Rahat ve lüks için ömür biter, yaşamak için değil ölmek için çalışırlar.

Daha da olmadı ezer, çalar, çırpar, tüm onurunu sererler gitmeden toprağa.

Toprak damları kireç sıvalarla sıvayan eller, kurak topraklardan rızkını çıkaran hayvanını yayıp sulamak için kilometrelerce yol giden, bir lokma bir hırka yaşayıp insan incitmeyen nesil vardı yakın tarihe kadar.

Neden birden kapılar kilitlendi, neden kapı aralığından bakmaya başladı insanlık?

Tıraşa giden berberin, hatırını sorar, ekmek almaya giden fırıncının?

Hatır sormak kutsaldı, ekmek gibi su gibi.

Bizim göklerde sancak gibi dalgalanan ülkülerimiz yok muydu?

Gelenek göreneklerimiz, soğuk kış günlerinde sıcak komşuluklarımız.

Haksızlık entrika ile elde edilen her ne varsa mübah oldu, sertlik baskın çıkmak adamlık sayılmaya başladı.

Oysaki selam veren, selam alan, gönül kırmayan lokmasını paylaşan insanlık dersi veren nice canlar vardı.

Aşmalıyız dağları derken, kan akan şehit veren çağları mı unuttuk?

Şanı, şöhreti, parayı bulmak için uğraşırken mi ördü kader ağlarını?

Tüm dizi karakterlerini bilen, sabaha kadar telefonla uyuyan, sosyal medyadan yalancı hayatlar kuran nesiller türerken, aman rahatım bozulmasın diyen ekâbirler konuşturmaz oldu kimseleri.

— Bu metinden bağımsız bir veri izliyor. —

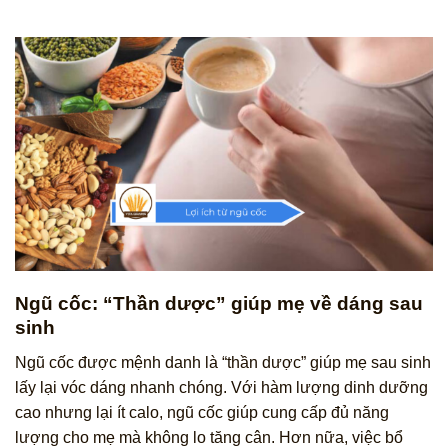
Ngũ cốc: “Thần dược” giúp mẹ về dáng sau
sinh
Ngũ cốc được mệnh danh là “thần dược” giúp mẹ sau sinh
lấy lại vóc dáng nhanh chóng. Với hàm lượng dinh dưỡng
cao nhưng lại ít calo, ngũ cốc giúp cung cấp đủ năng
lượng cho mẹ mà không lo tăng cân. Hơn nữa, việc bổ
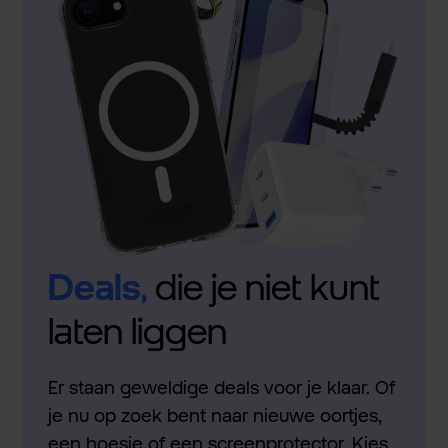
Deals,
die je niet kunt
laten liggen
Er staan geweldige deals voor je klaar. Of
je nu op zoek bent naar nieuwe oortjes,
een hoesje of een screenprotector. Kies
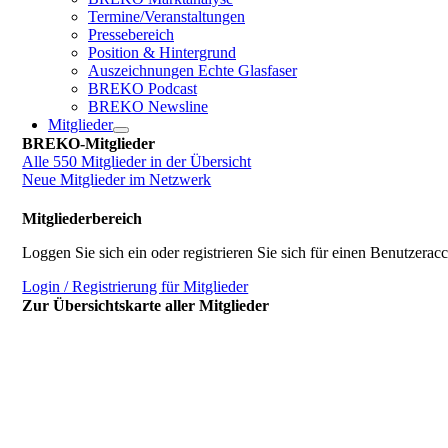
Termine/Veranstaltungen
Pressebereich
Position & Hintergrund
Auszeichnungen Echte Glasfaser
BREKO Podcast
BREKO Newsline
Mitglieder
BREKO-Mitglieder
Alle 550 Mitglieder in der Übersicht
Neue Mitglieder im Netzwerk
Mitgliederbereich
Loggen Sie sich ein oder registrieren Sie sich für einen Benutzerac
Login / Registrierung für Mitglieder
Zur Übersichtskarte aller Mitglieder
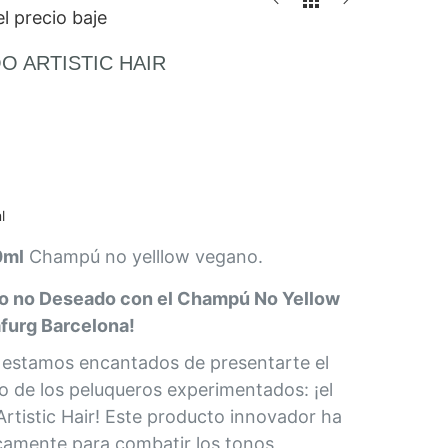
l precio baje
 ARTISTIC HAIR
l
0ml
Champú no yelllow vegano.
lo no Deseado con el Champú No Yellow
afurg Barcelona!
 estamos encantados de presentarte el
 de los peluqueros experimentados: ¡el
tistic Hair! Este producto innovador ha
icamente para combatir los tonos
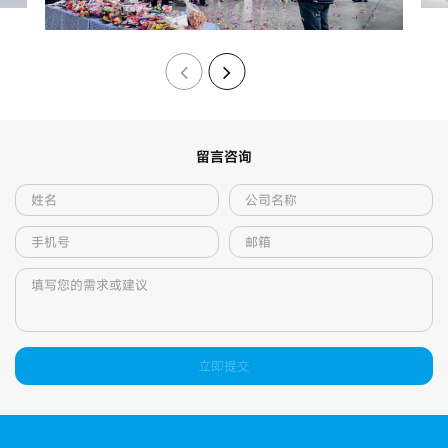
留言咨询
立即提交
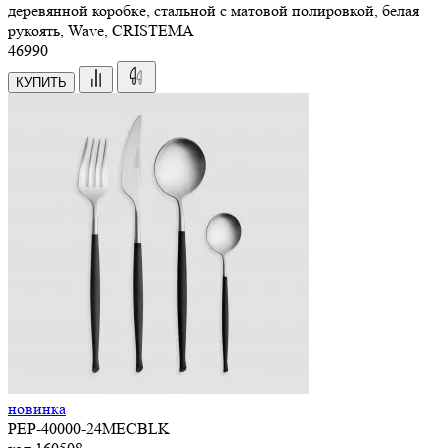
деревянной коробке, стальной с матовой полировкой, белая
рукоять, Wave, CRISTEMA
46
990
КУПИТЬ
новинка
PEP-40000-24MECBLK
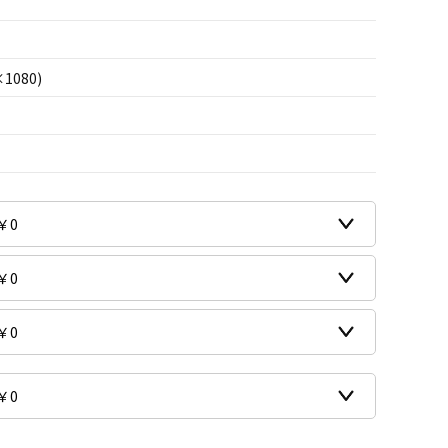
×1080)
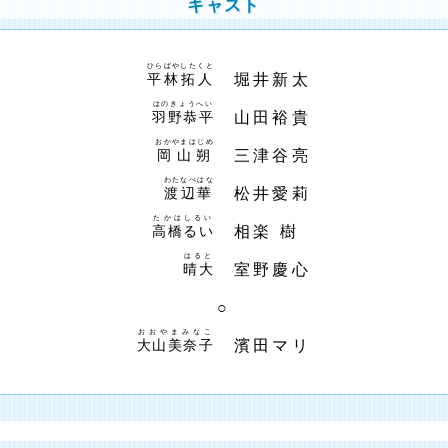
キャスト
ひらばやしたくと
堀井新太
平林拓人
はのきょうへい
山田裕貴
羽野恭平
おかやまはじめ
三津谷亮
岡山朔
わたなべはな
松井愛莉
渡辺華
たかはしるい
相楽 樹
高橋るい
はると
室野慶心
晴大
○
おおやまみなこ
濱田マリ
大山美奈子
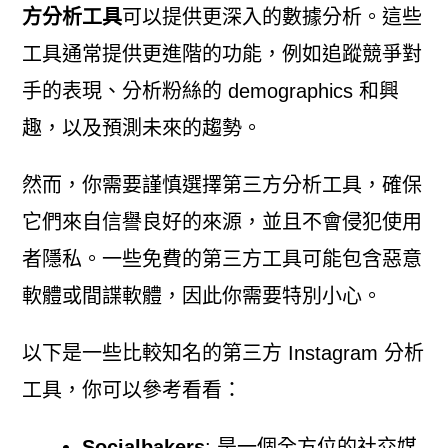
方分析工具
可以提供更深入的數據分析。這些
工具通常提供更進階的功能，例如追蹤競爭對
手的表現、分析粉絲的 demographics 和興
趣，以及預測未來的趨勢。
然而，你需要謹慎選擇第三方分析工具，確保
它們來自信譽良好的來源，並且不會侵犯使用
者隱私。一些免費的第三方工具可能包含惡意
軟體或間諜軟體，因此你需要特別小心。
以下是一些比較知名的第三方 Instagram 分析
工具，你可以參考看看：
Socialbakers
: 是一個全方位的社交媒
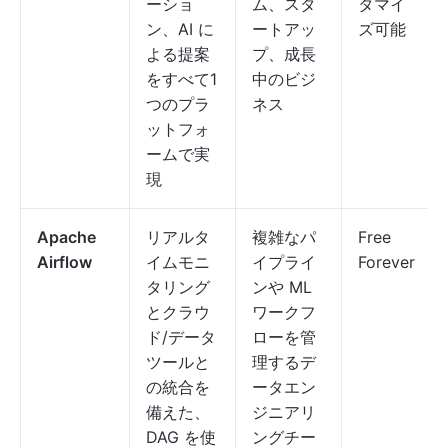
ーショ
ム、スタ
タマイ
ン、AI に
ートアッ
ズ可能
よる提案
プ、成長
をすべて1
中のビジ
つのプラ
ネス
ットフォ
ームで実
現
Apache
リアルタ
複雑なパ
Free
Airflow
イムモニ
イプライ
Forever
タリング
ンや ML
とクラウ
ワークフ
ド/データ
ローを管
ツールと
理するデ
の統合を
ータエン
備えた、
ジニアリ
DAG を使
ングチー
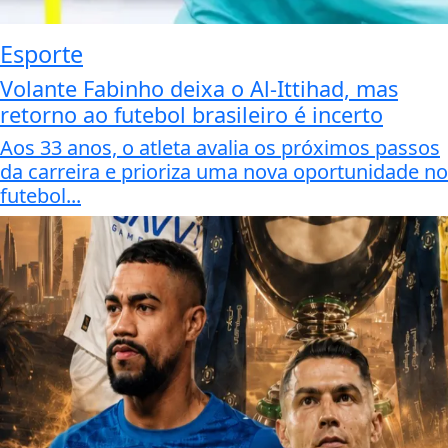
Esporte
Volante Fabinho deixa o Al-Ittihad, mas
retorno ao futebol brasileiro é incerto
Aos 33 anos, o atleta avalia os próximos passos
da carreira e prioriza uma nova oportunidade no
futebol...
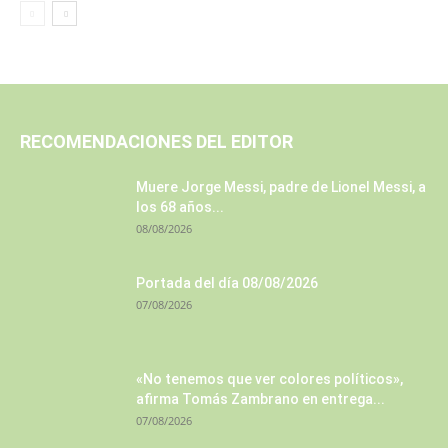
RECOMENDACIONES DEL EDITOR
Muere Jorge Messi, padre de Lionel Messi, a
los 68 años...
08/08/2026
Portada del día 08/08/2026
07/08/2026
«No tenemos que ver colores políticos»,
afirma Tomás Zambrano en entrega...
07/08/2026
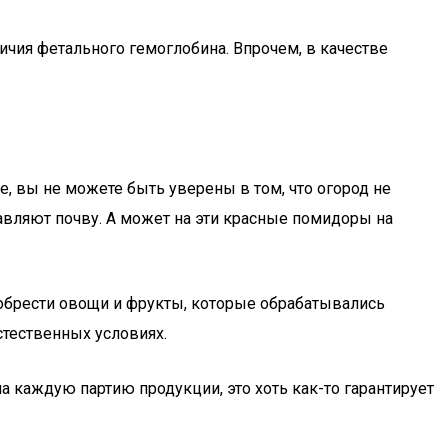
личия фетального гемоглобина. Впрочем, в качестве
е, вы не можете быть уверены в том, что огород не
авляют почву. А может на эти красные помидоры на
обрести овощи и фрукты, которые обрабатывались
тественных условиях.
 каждую партию продукции, это хоть как-то гарантирует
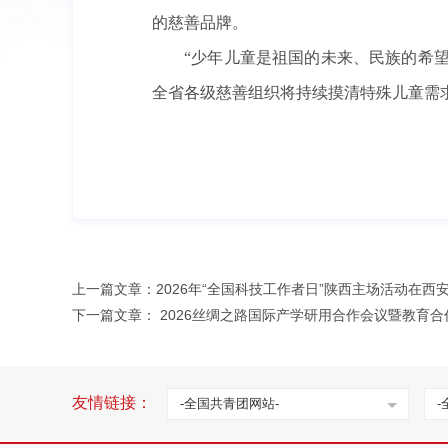
的慈善品牌。
“少年儿童是祖国的未来、民族的希
全省各级慈善组织将持续摸清特殊儿童需
上一篇文章：
2026年“全国科技工作者日”陕西主场活动在西
下一篇文章：
2026丝绸之路国际产学研用合作会议暨教育
友情链接：
-全国共青团网站-
-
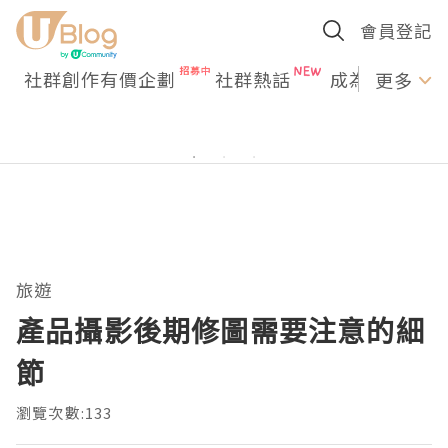
會員登記
社群創作有價企劃
社群熱話
成為U Creato
更多
旅遊
產品攝影後期修圖需要注意的細
節
瀏覽次數:133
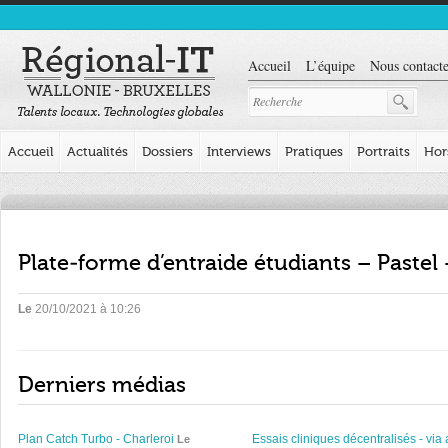
Accueil
L’équipe
Nous contacte
Accueil
Actualités
Dossiers
Interviews
Pratiques
Portraits
Hor
Plate-forme d’entraide étudiants – Pastel 
Le
20/10/2021 à 10:26
Derniers médias
Plan Catch Turbo - Charleroi
Essais cliniques décentralisés - via 
Le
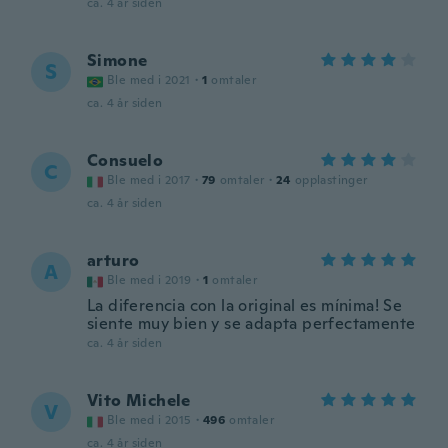
ca. 4 år siden
Simone
S
Ble med i 2021
·
1
omtaler
ca. 4 år siden
Consuelo
C
Ble med i 2017
·
79
omtaler
·
24
opplastinger
ca. 4 år siden
arturo
A
Ble med i 2019
·
1
omtaler
La diferencia con la original es mínima! Se
siente muy bien y se adapta perfectamente
ca. 4 år siden
Vito Michele
V
Ble med i 2015
·
496
omtaler
ca. 4 år siden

Neredeyse inancımızdan öte inanacağımız bir model oluşturuldu.

Ah bir de geceleri yoklayan vicdanlar olmasa, hepten kabullenecekler bozulan toplum modelini.

Bunları neredeyse toplumun orta yaş üstü biliyor ve yakınıyor,

Peki, neden hiç kimse elini taşın altına koymuyor?

Çünkü anlatamıyorlar yeni Nesile öz değerlerini, insan gördüğünün yaşadığının esiridir.

Doğayı tarımı toprağı çalışmayı görmeyen çocuklar, vazifelerini günlük rutin işlerini küçük yaşta yapmayanlar, ezilmesin diye sadrazam gibi giydirip, yedirip iş yaptırılmayan nesil çoğaldı.

Vakti gelip iş beklenince isyan eden, kolay yoldan beklenti içine giren,

Gemisini yürüten kaptan mantığı ile tüm değerlerini yitirme yolunda ezip kıran döken kimseyi dinlemeyen, azınlık da olsa bu toplumun yarasıdır.

Şimdi yara büyümeden bir an önce çalışan üreten, gençlik için bir araya gelmeli ve bu yönde projelere destek verilmelidir.

Buradan feveran ediyorum, yoksa ilerde bazı şeyler bizim için çok ama çok geç olabilir. Sunuda son söz niyetine burada hatırlatalım, toplumda küçüklerin yapmadıkları büyüklerin hatalarından başka nedir ki?

Aynaya tükürürken kendi yüzünüze tükürdüğünüzün bile farkında değilsiniz.